During pregnancy, women are advised to make sure they have enough Omega 3 in their diet, but most don’t know why. In a nutshell, DHA (a type of Omega 3) is essential for the proper growth and development of babies’ eyes and brains.

Our brains are 60% fat and around 20% should be made of Omega 3 fatty acids.  During pregnancy and infancy, an insufficient intake of DHA has been shown in many studies to greatly impact the development of babies’ brains. Research shows that babies with Omega 3/DHA deficient diets have 50% fewer synapses. A study into the diet of 12,000 pregnant women, which was published in The Lancet, found that children of those who consumed the lowest amount of Omega 3 were more likely to score in the lowest quartile on IQ tests.
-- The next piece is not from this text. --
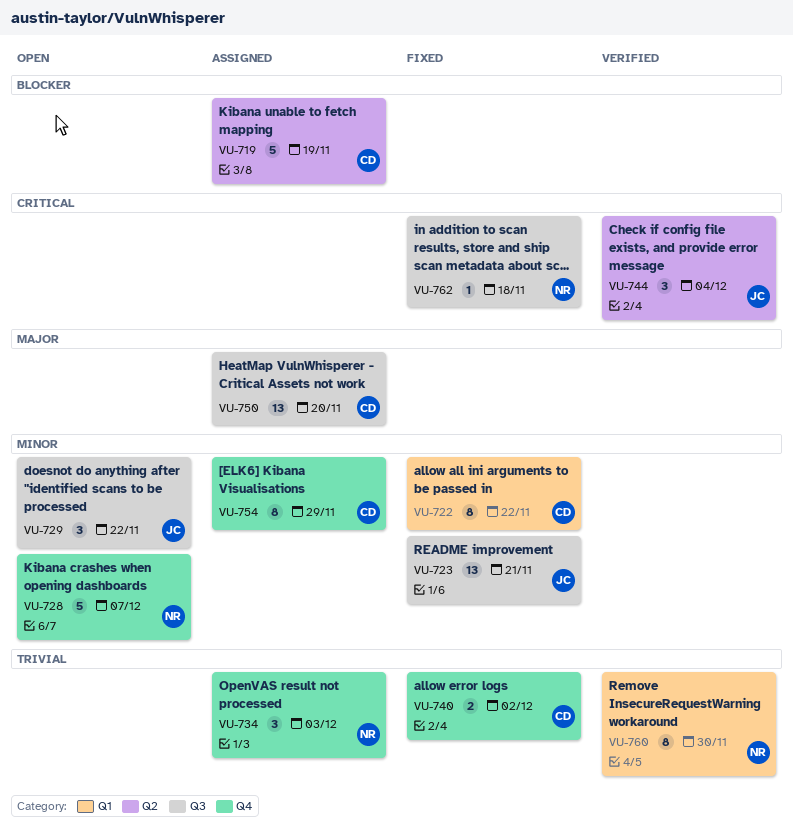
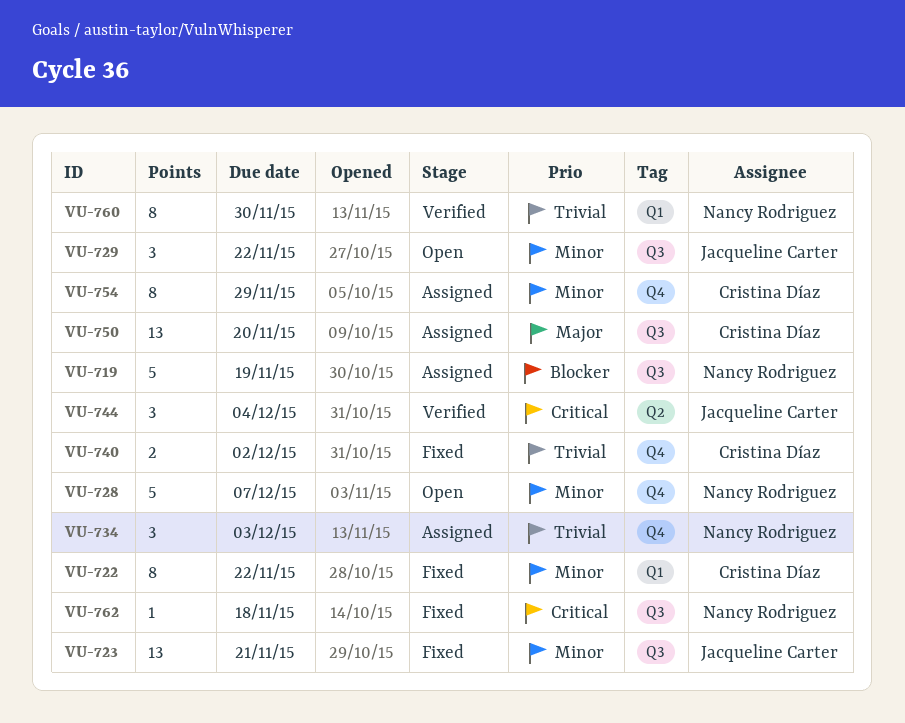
VU-719, owner: Cristina Díaz -> Nancy Rodriguez
VU-719, label: Q2 -> Q3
During the last trimester of pregnancy (week 28 onwards) a baby’s brain grows by an astonishing 260%, so it’s crucial that the mother has adequate DHA intake during this time. The DOLAB study is one of the most quoted in recent times. It looked into the effect of Omega 3 on the behaviour, memory and reading of healthy children aged between seven and nine. After six weeks of taking a DHA supplement, the study found the children with below-average reading ability (under the 20th centile) showed significant improvements.

Confusingly, pregnant women are also advised to avoid too much fish because of the levels of mercury, especially tinned tuna, which incidentally doesn’t contain any Omega 3 contrary to popular belief. So it’s advisable for women to take a very good quality, pure supplement to reduce the risk of DHA deficiency while being safe when it comes to mercury intake.